# [DATA EXCERPTS]
____________

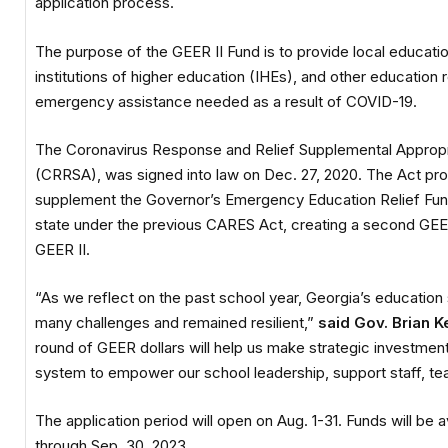
application process.
The purpose of the GEER II Fund is to provide local educati
institutions of higher education (IHEs), and other education r
emergency assistance needed as a result of COVID-19.
The Coronavirus Response and Relief Supplemental Appropri
(CRRSA), was signed into law on Dec. 27, 2020. The Act pro
supplement the Governor’s Emergency Education Relief Fu
state under the previous CARES Act, creating a second GEE
GEER II.
“As we reflect on the past school year, Georgia’s educatio
many challenges and remained resilient,”
said Gov. Brian 
round of GEER dollars will help us make strategic investment
system to empower our school leadership, support staff, te
The application period will open on Aug. 1-31. Funds will be a
through Sep. 30, 2023.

____________

# [TASK DESCRIPTION]
Whenever a line of the data includes "will", copy that line.

# [EXERCISE RESULT]
round of GEER dollars will help us make strategic investment
The application period will open on Aug. 1-31. Funds will be a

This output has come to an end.